The consensus from my conversations is that research professionals will continue to play a vital role in generating insight. But CMI teams will need to adapt to work alongside emerging technologies. In the next few years, AI will change how we commission, analyze, curate, and share insights. Leaders are already thinking about the shape of their teams and the skills and training needed to make the most of AI-powered insight.
Many senior insight leaders say the goal isn’t to be an expert in every new technology, but to promote a culture of innovation where teams are encouraged to experiment, learn, and share what works.
Broadly, Gen Z employees tend to be more native to AI tools and algorithms, but often have less applied category and business experience. Many more experienced team members have the opposite profile: deep consumer and commercial knowledge, but less fluency with new tools. Both groups need ongoing training, not just on how AI works, but on how to combine algorithms with domain expertise. And in reality, champions can come from any age or background. Curiosity and openness to new ways of working matter far more than the year on someone’s CV.
Rather than being replaced by AI, researchers and insight professionals are quickly adding ‘prompt engineering’ to their toolkits, using AI as co-pilots to marry human and machine intelligence. As specialists, we are becoming more adept at asking the right questions of our AI tools and interpreting technology-driven outputs through a nuanced human lens. This shift will require researchers to upskill in areas like data science, analytics, and storytelling, where AI cannot deliver contextual, engaging translation.

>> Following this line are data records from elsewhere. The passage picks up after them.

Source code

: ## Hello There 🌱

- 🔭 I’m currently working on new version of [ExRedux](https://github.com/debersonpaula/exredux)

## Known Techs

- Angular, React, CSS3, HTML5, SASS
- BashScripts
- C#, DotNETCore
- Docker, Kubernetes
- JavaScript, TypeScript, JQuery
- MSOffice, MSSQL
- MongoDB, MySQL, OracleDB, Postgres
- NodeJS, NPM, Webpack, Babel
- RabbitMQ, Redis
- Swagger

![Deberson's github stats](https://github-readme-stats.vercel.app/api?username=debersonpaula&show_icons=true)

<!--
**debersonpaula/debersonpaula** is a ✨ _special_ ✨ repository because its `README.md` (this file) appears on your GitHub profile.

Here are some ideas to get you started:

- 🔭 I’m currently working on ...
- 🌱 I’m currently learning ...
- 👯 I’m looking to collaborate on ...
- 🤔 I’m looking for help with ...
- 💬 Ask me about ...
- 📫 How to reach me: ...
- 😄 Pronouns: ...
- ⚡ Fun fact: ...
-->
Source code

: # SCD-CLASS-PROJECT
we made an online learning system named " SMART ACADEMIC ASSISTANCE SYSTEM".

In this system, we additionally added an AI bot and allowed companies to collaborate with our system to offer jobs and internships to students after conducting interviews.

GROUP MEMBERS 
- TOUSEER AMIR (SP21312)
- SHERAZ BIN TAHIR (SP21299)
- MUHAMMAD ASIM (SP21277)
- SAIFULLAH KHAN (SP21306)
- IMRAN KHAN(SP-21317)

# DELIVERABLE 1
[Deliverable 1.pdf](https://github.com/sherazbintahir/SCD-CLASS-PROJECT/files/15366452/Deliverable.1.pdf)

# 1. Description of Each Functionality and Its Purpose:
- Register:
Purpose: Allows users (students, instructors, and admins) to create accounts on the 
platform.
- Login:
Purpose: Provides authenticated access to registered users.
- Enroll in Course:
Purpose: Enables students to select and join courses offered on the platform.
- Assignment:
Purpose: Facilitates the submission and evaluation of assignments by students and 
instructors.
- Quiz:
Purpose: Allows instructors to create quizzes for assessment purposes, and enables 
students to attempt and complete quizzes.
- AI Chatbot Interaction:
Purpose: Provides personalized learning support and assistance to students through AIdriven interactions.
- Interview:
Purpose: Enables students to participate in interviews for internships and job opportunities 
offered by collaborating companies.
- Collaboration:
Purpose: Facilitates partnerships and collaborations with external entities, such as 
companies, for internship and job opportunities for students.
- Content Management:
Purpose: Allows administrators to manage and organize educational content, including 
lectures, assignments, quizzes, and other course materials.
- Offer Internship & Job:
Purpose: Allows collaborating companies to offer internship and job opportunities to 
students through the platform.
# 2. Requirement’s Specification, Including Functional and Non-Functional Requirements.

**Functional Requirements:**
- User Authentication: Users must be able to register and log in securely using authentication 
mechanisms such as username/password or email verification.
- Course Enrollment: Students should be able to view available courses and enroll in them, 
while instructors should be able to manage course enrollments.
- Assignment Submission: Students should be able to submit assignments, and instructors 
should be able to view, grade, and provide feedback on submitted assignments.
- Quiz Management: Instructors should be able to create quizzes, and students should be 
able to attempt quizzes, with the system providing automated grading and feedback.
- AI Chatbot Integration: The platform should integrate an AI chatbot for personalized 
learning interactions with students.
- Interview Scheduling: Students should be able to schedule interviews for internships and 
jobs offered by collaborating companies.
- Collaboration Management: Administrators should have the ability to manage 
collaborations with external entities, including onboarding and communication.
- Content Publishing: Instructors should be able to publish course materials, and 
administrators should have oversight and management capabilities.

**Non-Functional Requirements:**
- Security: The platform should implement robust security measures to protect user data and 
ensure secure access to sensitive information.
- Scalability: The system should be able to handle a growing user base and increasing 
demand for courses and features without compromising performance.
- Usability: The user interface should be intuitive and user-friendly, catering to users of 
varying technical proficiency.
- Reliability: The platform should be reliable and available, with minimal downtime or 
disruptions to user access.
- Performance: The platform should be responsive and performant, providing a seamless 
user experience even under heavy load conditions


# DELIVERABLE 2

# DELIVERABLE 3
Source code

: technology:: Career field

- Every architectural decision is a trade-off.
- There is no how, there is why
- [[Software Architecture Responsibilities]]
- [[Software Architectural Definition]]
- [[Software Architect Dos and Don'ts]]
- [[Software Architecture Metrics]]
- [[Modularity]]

The fundamental human skills of critical thinking, creativity, and empathy will be increasingly harnessed in the career of the future researcher to turn automated analysis into relevant recommendations.
“We fundamentally believe our sector is a people business,” confirms Caroline. “We source information from people, we sell information to people. We are about reflecting the truly diverse world that we have the accountability and the privilege to serve.”
Insights teams are increasingly expected to do more with less, provide more definitive answers, and support faster decision-making across their entire business. Rapid and effective AI deployment is a means to an end: a dynamic tool for augmenting and scaling human expertise, not a substitute for insight specialists.
Leonard Murphy, Chief Advisor for Insights and Development at Greenbook, makes a similar point: as AI automates more of the research process, process skills on their own matter less. What increasingly sets insight teams apart are the so-called soft skills (intuition, creativity, context framing, influencing, communication, and sense-making), which become the non-disruptive foundation for thriving in an AI-driven world.
The real value of AI-powered analytics will come from a close partnership between human and machine. The most effective researchers of tomorrow will continually upskill and adapt to apply their own consumer understanding to automated analysis and translate complex insights into actionable business recommendations.